In April the consulate received calls for help from some Vietnamese who said they were being held as forced laborers, he says.

"The consulate cooperated with the local police and rescued 270 workers trapped in the facility. All of them were Vietnamese, but only around 50 of them had papers, while the rest had traveled to Cambodia illegally."

He says all have returned safely to Vietnam.

Another challenge rescuers face is that information sent to the consulate is often not comprehensive and very difficult to be verified.

"Many messages only have names and ages, along with pictures of personal ID cards. Family members only know that they traveled to Cambodia or were residing in Sihanoukville, but do not know where exactly they are.

"Some do send GPS data, but they only show an area with five or six buildings; we don't know for sure in which building they are."

The Cambodian police require exact information such as room numbers, floors and addresses before they send in officers, and they are admittedly spread thin since they have to deal with multiple cases at the same time, he says.

More and more illegal workers are coming from Vietnam to Cambodia, and the number is rising fast, he says.

"Every time we get one person out, another two or three get in."

The issue of Vietnamese sold into slavery in areas like Sihanoukville and Preah Sihanouk has been on the rise since late last year, when Covid-19 restrictions were relaxed in the two countries.

The gangs use social media to lure Vietnamese, promising them "easy jobs with high pay." The victims are usually people aged 20-30, though sometimes as young as 14-15.

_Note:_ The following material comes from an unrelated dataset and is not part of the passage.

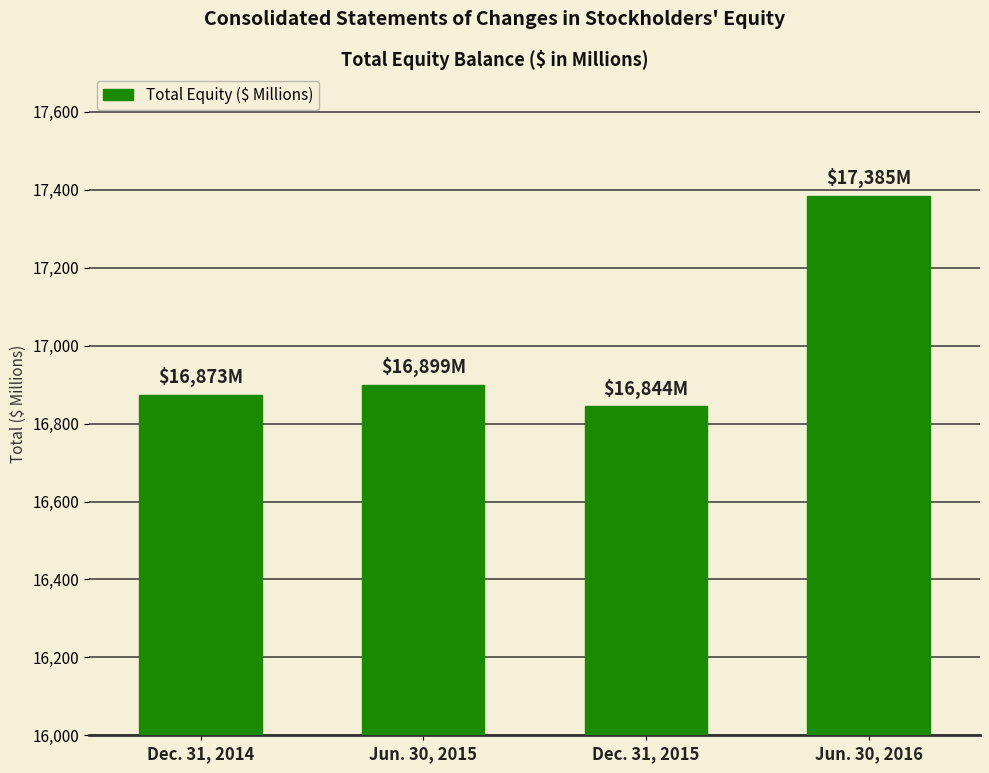

Reading left to right, transcribe all the data shown in this chart.

16873	16899	16844	17385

Ly says almost everyone who comes to Cambodia illegally eventually becomes a victim of forced labor.

Once they arrive in Cambodia, they are asked to sign contracts in Khmer, English or Chinese, and a majority of them sign them without exactly knowing their contents, he points out.

According to the United Nations Office on Drugs and Crime, forced labor facilities mostly masquerade as online businesses or casinos.

The victims realize too late their "dream jobs" are not what they had seemed, and are forced to work with low pay and suffer from fines for contract breaches.

"Bosses give them quotas, like how much money one has to defraud people out of in a day, or even how many Vietnamese one has to lure to Cambodia," Ly explains.

"If the quotas are not met, bosses make people work 16-17 hours a day, withhold salaries or sell employees to others."

There are numerous cases of victims being beaten and ordered to pay compensation for contract breaches.

The consulate says the ransom amounts needed to get victims out have been increasing in the last two years from around $1,000 in 2020-2021 to $2,000-5,000 since the end of last year.

There are cases of ransoms of $20,000.

Some people call their families to seek help, even threatening to commit suicide as they "might as well be dead" rather than live the way they did.

Many families sell everything they have or borrow money to pay the ransom.

Families who simply cannot raise the money seek help from Vietnamese and Cambodian authorities.

Ly says an important measure to stop this problem is to educate people about the promises of "easy jobs with high pay" in foreign countries, especially those living near borders with other countries.

The consulate says education should happen in families and at schools and be aimed at young people and those who lack access to information.

Ly says: "The number of rescued people seems to be fewer than it actually is. But I believe that in one or two years there will be no such issue in Sihanoukville."

He points to the anti-crime campaigns by Cambodian authorities to stamp out human trafficking and modern slavery.